Donnez la parole à la nuit...
Donnez la parole à la nuit,
un langage dévoré
dont les trous laissent passer la lumière
et qui fait que l’amour ne s’endort jamais.
Je suis plus bas que terre
en mon pays contrit,
je vais glissant sur l’or de mes lisières :
le bleu des orées, c’est mon lit.
Croise tous les passants qui n’ont pas de mémoire,
fais-toi plus oublieux que la forêt.
Je suis d’un sol qui ne tient pas sous l’histoire :
il n’est que fondrières, lézardes, issues terrées,
Ô terre, sépulcre des eaux de gloire !
Je connais un ruissellement fabuleux dont les méandres
nous mènent aux salles ouvertes sur le Verbe.
Mais qui peut parler de cette rencontre
quand tout n’est plus que vide sous les herbes ?
Donnez langage à la pénombre,
une parole toute mâchée par Dieu :
voici le compte des mots avant que ne sombre
ce grand feu décharné en son propre milieu.

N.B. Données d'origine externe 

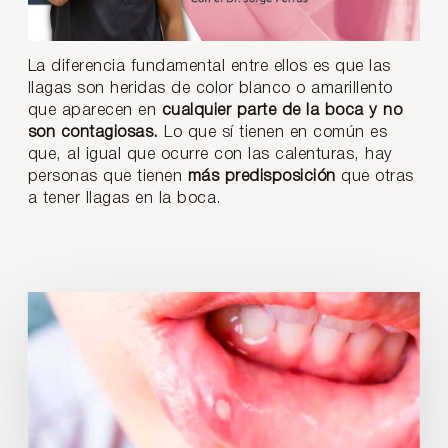
La diferencia fundamental entre ellos es que las
llagas son heridas de color blanco o amarillento
que aparecen en
cualquier parte de la boca y no
son contagiosas.
Lo que sí tienen en común es
que, al igual que ocurre con las calenturas, hay
personas que tienen
más predisposición
que otras
a tener llagas en la boca.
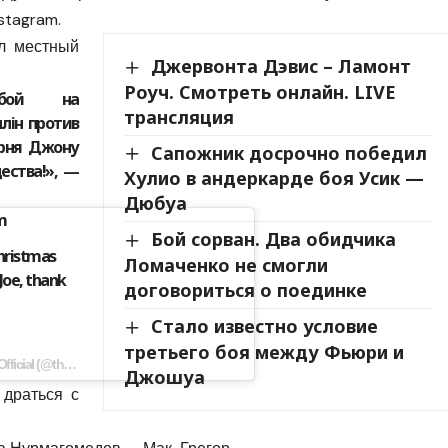
stagram.
ал местный
Джервонта Дэвис – Ламонт
Роуч. Смотреть онлайн. LIVE
 бой на
трансляция
лін против
рня Джону
Сапожник досрочно победил
ества!», —
Хулио в андеркарде боя Усик —
Дюбуа
m
Бой сорван. Два обидчика
Christmas
Ломаченко не смогли
 Joe, thank
договориться о поединке
Стало известно условие
третьего боя между Фьюри и
Сообщение, распространенный Conor McGregor Official (@thenotoriousmma) 21 Дек 2019 г. в 1:21 PST
Джошуа
 драться с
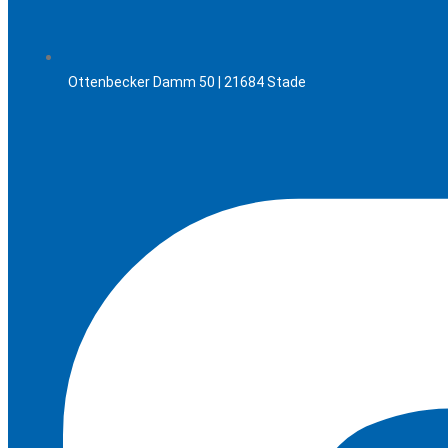
Ottenbecker Damm 50 | 21684 Stade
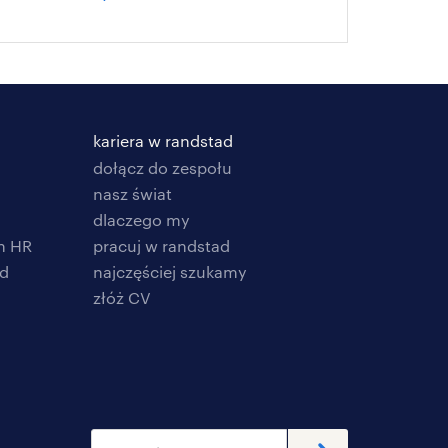
kariera w randstad
dołącz do zespołu
nasz świat
dlaczego my
h HR
pracuj w randstad
ad
najczęściej szukamy
złóż CV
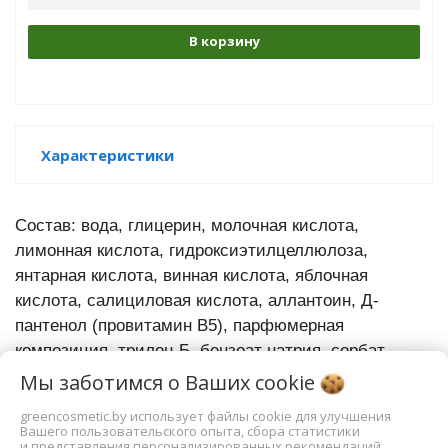
В корзину
Характеристики
Состав: вода, глицерин, молочная кислота,
лимонная кислота, гидроксиэтилцеллюлоза,
янтарная кислота, винная кислота, яблочная
кислота, салициловая кислота, аллантоин, Д-
пантенол (провитамин В5), парфюмерная
композиция, трилон-Б, бензоат натрия, сорбат
калия.
Мы заботимся о Ваших
cookie
greencosmetic.by использует файлы cookie для улучшения
Противопоказания:
индивидуальная
Вашего пользовательского опыта, сбора статистики
и представления персонализированных рекомендаций.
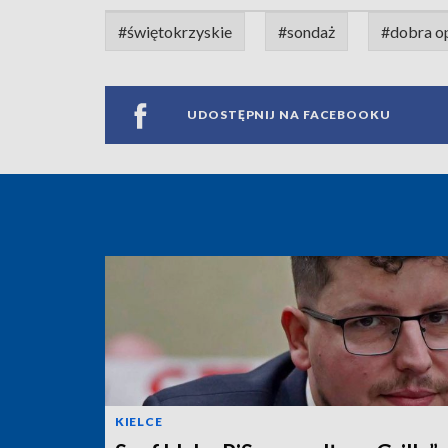
#świętokrzyskie
#sondaż
#dobra op
UDOSTĘPNIJ NA FACEBOOKU
KIELCE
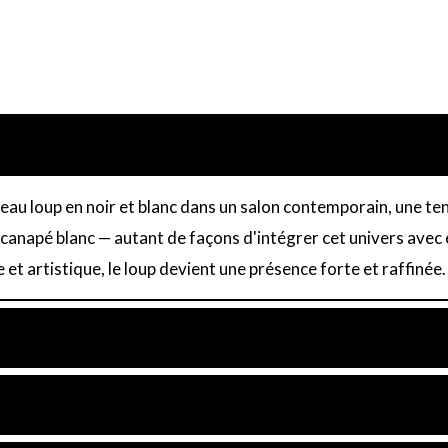
bleau loup en noir et blanc dans un salon contemporain, une t
canapé blanc — autant de façons d'intégrer cet univers avec 
e et artistique, le loup devient une présence forte et raffinée.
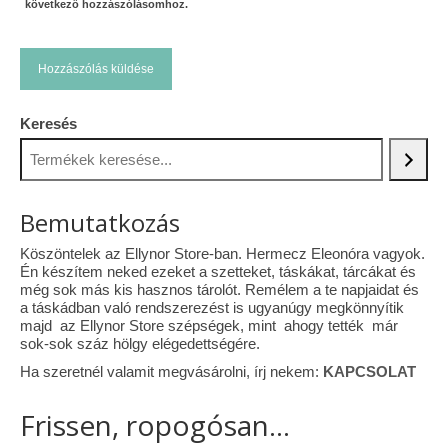
következő hozzászólásomhoz.
Keresés
Bemutatkozás
Köszöntelek az Ellynor Store-ban. Hermecz Eleonóra vagyok.
Én készítem neked ezeket a szetteket, táskákat, tárcákat és
még sok más kis hasznos tárolót. Remélem a te napjaidat és
a táskádban való rendszerezést is ugyanúgy megkönnyítik
majd az Ellynor Store szépségek, mint ahogy tették már
sok-sok száz hölgy elégedettségére.
Ha szeretnél valamit megvásárolni, írj nekem:
KAPCSOLAT
Frissen, ropogósan...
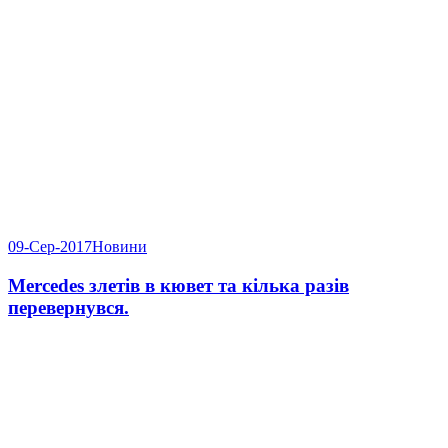
09-Сер-2017
Новини
Mercedes злетів в кювет та кілька разів
перевернувся.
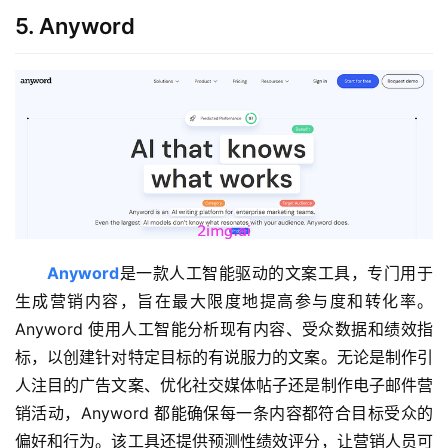
5. Anyword
Anyword
是一款人工智能驱动的文案工具，专门用于
生成营销内容，旨在最大限度地提高参与度和转化率。
Anyword 使用人工智能分析现有内容、受众数据和绩效指
标，以创建针对特定目标的有说服力的文案。无论是制作引
人注目的广告文案、优化社交媒体帖子还是制作电子邮件营
销活动，Anyword 都能确保每一条内容都符合目标受众的
偏好和行为。该工具还提供预测性绩效评分，让营销人员可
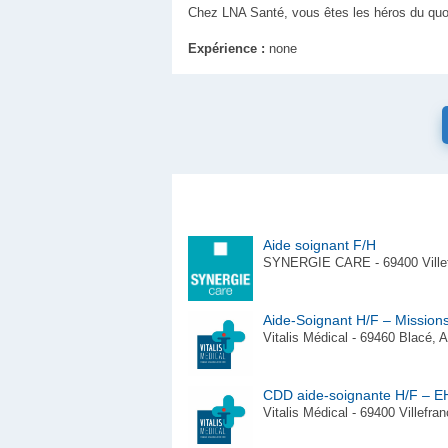
Chez LNA Santé, vous êtes les héros du quot
Expérience :
none
Aide soignant F/H
SYNERGIE CARE - 69400 Villef
Aide-Soignant H/F – Missio
Vitalis Médical - 69460 Blacé,
CDD aide-soignante H/F – E
Vitalis Médical - 69400 Villef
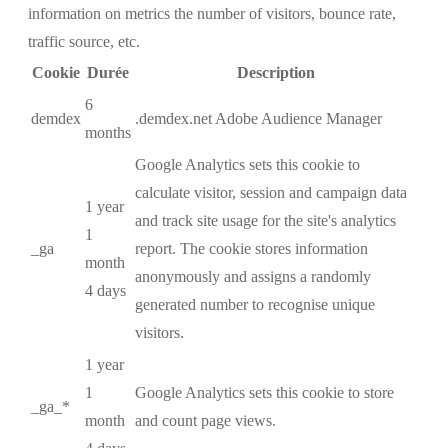
information on metrics the number of visitors, bounce rate,
traffic source, etc.
Cookie
Durée
Description
6
demdex
.demdex.net Adobe Audience Manager
months
Google Analytics sets this cookie to
calculate visitor, session and campaign data
1 year
and track site usage for the site's analytics
1
_ga
report. The cookie stores information
month
anonymously and assigns a randomly
4 days
generated number to recognise unique
visitors.
1 year
1
Google Analytics sets this cookie to store
_ga_*
month
and count page views.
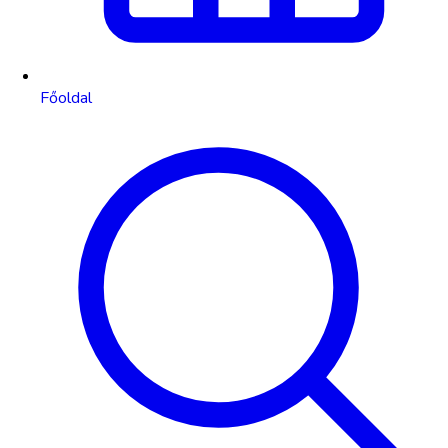
Főoldal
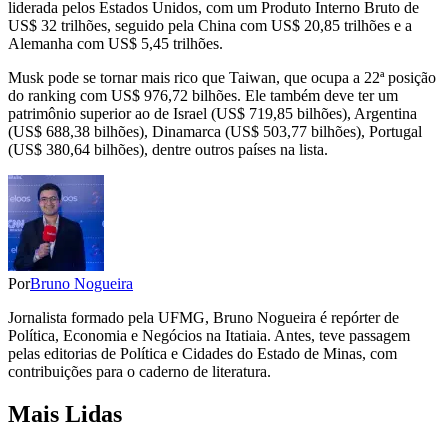
liderada pelos Estados Unidos, com um Produto Interno Bruto de
US$ 32 trilhões, seguido pela China com US$ 20,85 trilhões e a
Alemanha com US$ 5,45 trilhões.
Musk pode se tornar mais rico que Taiwan, que ocupa a 22ª posição
do ranking com US$ 976,72 bilhões. Ele também deve ter um
patrimônio superior ao de Israel (US$ 719,85 bilhões), Argentina
(US$ 688,38 bilhões), Dinamarca (US$ 503,77 bilhões), Portugal
(US$ 380,64 bilhões), dentre outros países na lista.
Por
Bruno Nogueira
Jornalista formado pela UFMG, Bruno Nogueira é repórter de
Política, Economia e Negócios na Itatiaia. Antes, teve passagem
pelas editorias de Política e Cidades do Estado de Minas, com
contribuições para o caderno de literatura.
Mais Lidas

Je reprends en soufflant sur le feu de mes mots,
j’aime entendre ronfler le brasier qui répond ;
mes mots, je les ai donnés comme des fruits fondant
sur chaque lèvre où j’entendais le nom de mon repos.
Après moi, c’est toujours moi dans l’intrigue secrète
que je noue et dénoue pour un autre que moi.
Comme mon ombre est douce à la lueur des crêtes,
me devançant et puis tardant, mon noir chamois !
D’où vient ce sifflet léger dans les arbres,
ce raisin nu pendu sur un mur insolent ?
Qui de vous va chasser mes agrestes frelons
tournant autour d’un sommeil qui se délabre ?
Feu mourant dont le regain est oublié,
choisissant des rameaux plus nus que la prière,
soleil vidé de sa lumière,
orange qui traîne sur un noir palier !
Jean CAYROL.
Extrait de Fragments d’insomnie, Seuil.